Series 550 freezes laptop

Me too, after every tests with 550.67 I come back to 545.29. Is stable for me.

I can confirm that I also experience random hard freezes/lockups with the 550 driver, at one point I thought my laptop has issues.
Laptop is a lenovo 5 15arh7h with an rtx 3060.

2 Likes

I had problems with 550 on my Lenov until I turned on hybrid mode and switched to nvidia prime in nvidia-settings instead

As a followup to my previous reply, i reinstalled my distro and have been using pretty much ever since a 2/3weeks or so.
Had 2 freezes, or more so black screen issues, but i am going to tick these out as a more random and ‘could be something else’ problem.

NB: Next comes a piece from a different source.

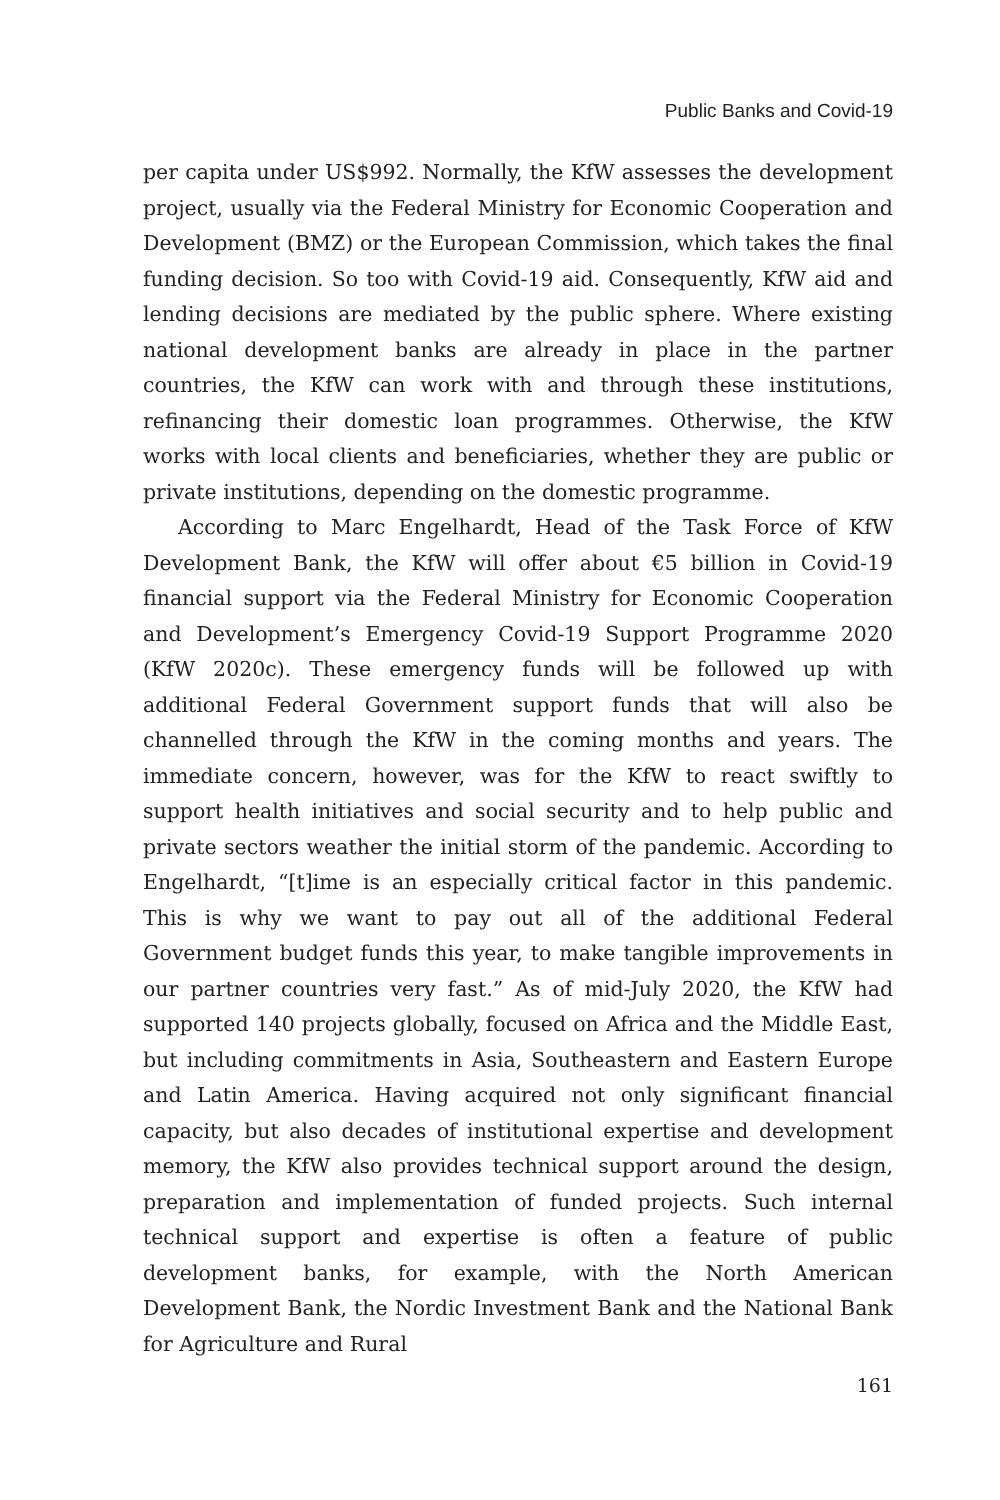Public Banks and Covid-19
per capita under US$992. Normally, the KfW assesses the development project, usually via the Federal Ministry for Economic Cooperation and Development (BMZ) or the European Commission, which takes the final funding decision. So too with Covid-19 aid. Consequently, KfW aid and lending decisions are mediated by the public sphere. Where existing national development banks are already in place in the partner countries, the KfW can work with and through these institutions, refinancing their domestic loan programmes. Otherwise, the KfW works with local clients and beneficiaries, whether they are public or private institutions, depending on the domestic programme.
According to Marc Engelhardt, Head of the Task Force of KfW Development Bank, the KfW will offer about €5 billion in Covid-19 financial support via the Federal Ministry for Economic Cooperation and Development’s Emergency Covid-19 Support Programme 2020 (KfW 2020c). These emergency funds will be followed up with additional Federal Government support funds that will also be channelled through the KfW in the coming months and years. The immediate concern, however, was for the KfW to react swiftly to support health initiatives and social security and to help public and private sectors weather the initial storm of the pandemic. According to Engelhardt, “[t]ime is an especially critical factor in this pandemic. This is why we want to pay out all of the additional Federal Government budget funds this year, to make tangible improvements in our partner countries very fast.” As of mid-July 2020, the KfW had supported 140 projects globally, focused on Africa and the Middle East, but including commitments in Asia, Southeastern and Eastern Europe and Latin America. Having acquired not only significant financial capacity, but also decades of institutional expertise and development memory, the KfW also provides technical support around the design, preparation and implementation of funded projects. Such internal technical support and expertise is often a feature of public development banks, for example, with the North American Development Bank, the Nordic Investment Bank and the National Bank for Agriculture and Rural
161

But today my PC had a complete kernel panic for some reason rendering the laptop to not even force reboot and only being able to force shutdown with the power button.

Aditional info,
-Using the nvidia-inst script;
-Using Supergfxctl;
-RTD3 works, but sometimes i also leave gpu on for external display;
-nvidia-suspend and so on services, except powerd are all disabled.

Unfornatly i don’t know how to trace the kernel panic issue, but i will leave a photo and the bug report showing what is about, and seems also similiar to the ones some others had here.

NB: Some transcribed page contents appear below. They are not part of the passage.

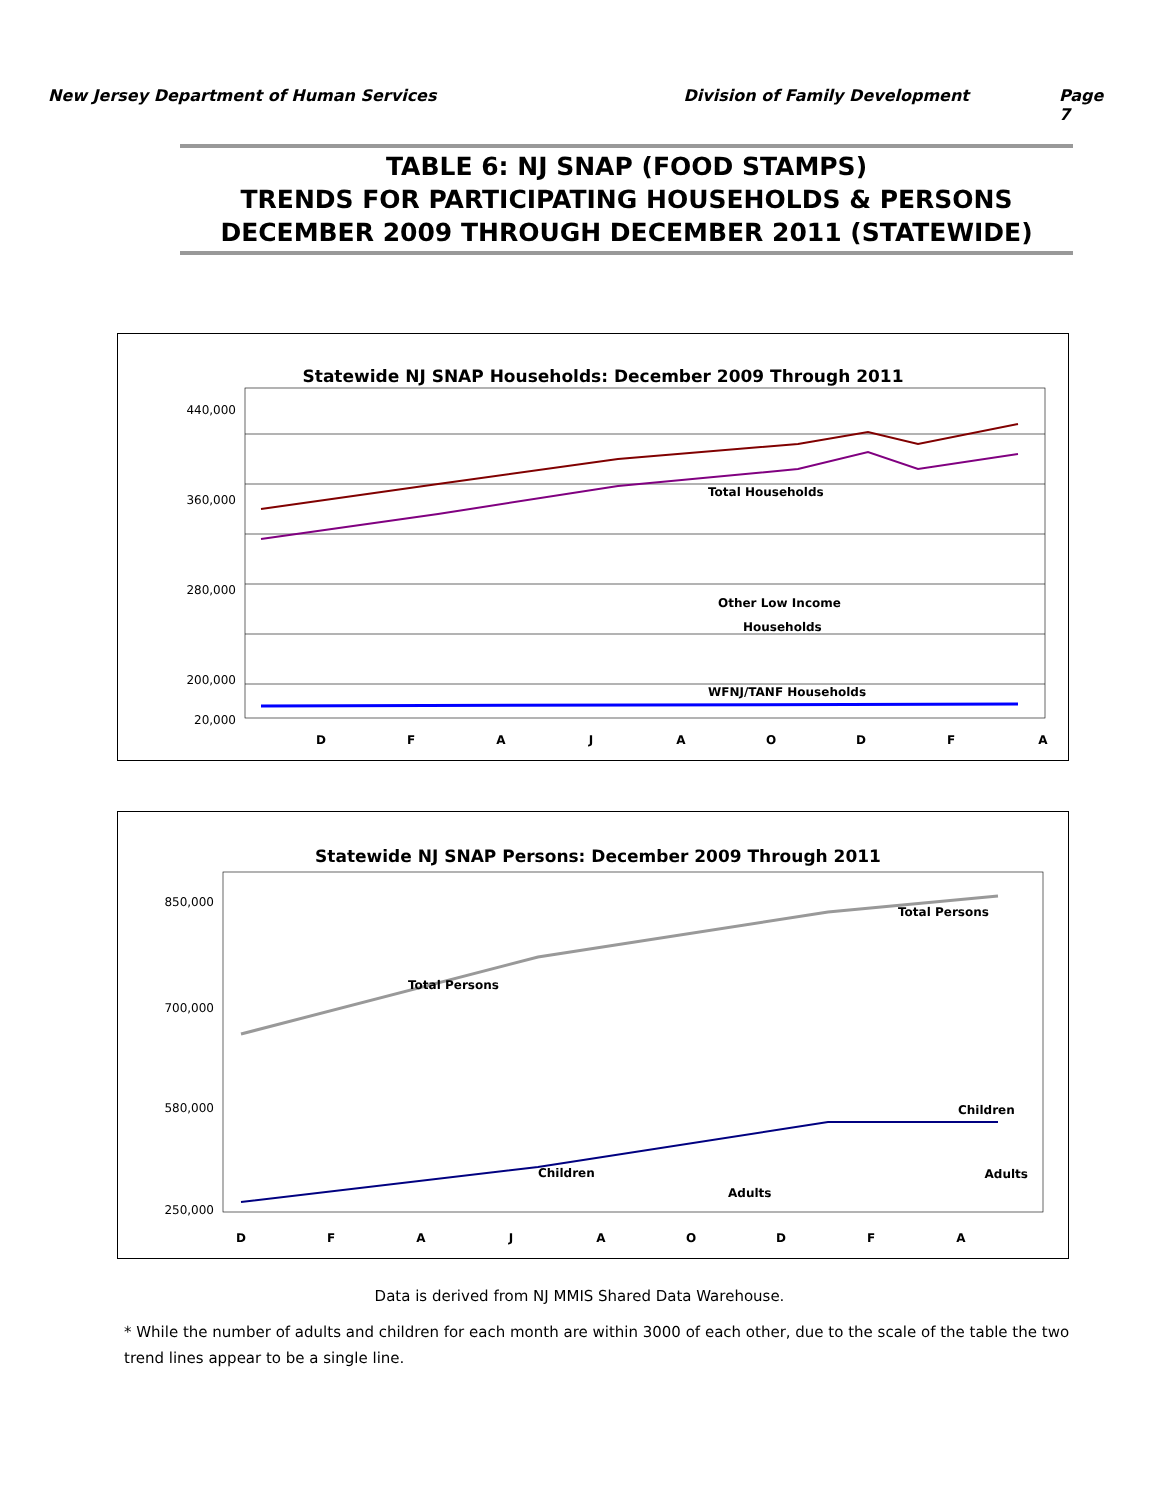New Jersey Department of Human Services
Division of Family Development Page 7
TABLE 6: NJ SNAP (FOOD STAMPS)
TRENDS FOR PARTICIPATING HOUSEHOLDS & PERSONS
DECEMBER 2009 THROUGH DECEMBER 2011 (STATEWIDE)
Statewide NJ SNAP Households: December 2009 Through 2011
440,000
360,000
280,000
200,000
20,000
Total Households
Other Low Income
Households
WFNJ/TANF Households
D
F
A
J
A
O
D
F
A
Statewide NJ SNAP Persons: December 2009 Through 2011
850,000
700,000
580,000
250,000
Total Persons
Total Persons
Children
Children
Adults
Adults
D
F
A
J
A
O
D
F
A
Data is derived from NJ MMIS Shared Data Warehouse.
* While the number of adults and children for each month are within 3000 of each other, due to the scale of the table the two trend lines appear to be a single line.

nvidia-bug-report.log.gz (1.5 MB)

I was able to pin point the reason for my crashes and turns out it was a bug in AMD driver for the iGPU(which even when turned off does something in the background).
Since my Lenovo Legion 5 is a hybrid setup(iGPU + eGPU) it always goes through the internal AMD 680m which has some freezing documented well here:
https://wiki.archlinux.org/title/AMDGPU#Freezes_with_“[drm]_IP_block:gmc_v8_0_is_hung!”_kernel_error

https://bbs.archlinux.org/viewtopic.php?id=288083

Now I am not sure if this would help out any of you guys, but setting both of these:
amdgpu.vm_update_mode=3 amdgpu.dcsebugmask=0x4
in the kernel(whether systemd or grub) it has worked like a charm for 2 days without a single freeze.
I haven’t noticed any kernel panics as well, that is with 550.67

1 Like

Problems seems to happen on Arch based systems. I tested on Fedora Bazzite with 550.67 and kernel 6.8. No issues. On same Legion 7 slim Amd laptop freezes with CachyOs (also using 6.8). It would be interesting to test on OpenSuse Tumbleweed or Solus.
I have cpu Amd 7840hs with igpu Amd 780m and dgpu Nvidia rtx4060. Hybrid mode. Both systemd-boot and grub installs are affected. If I uninstall Nvidia drivers, the system is very stable, no issues at all. I also tried using the new NVK (Nvidia Vulkan driver, open source) as Cachy has a recent Mesa 24 version.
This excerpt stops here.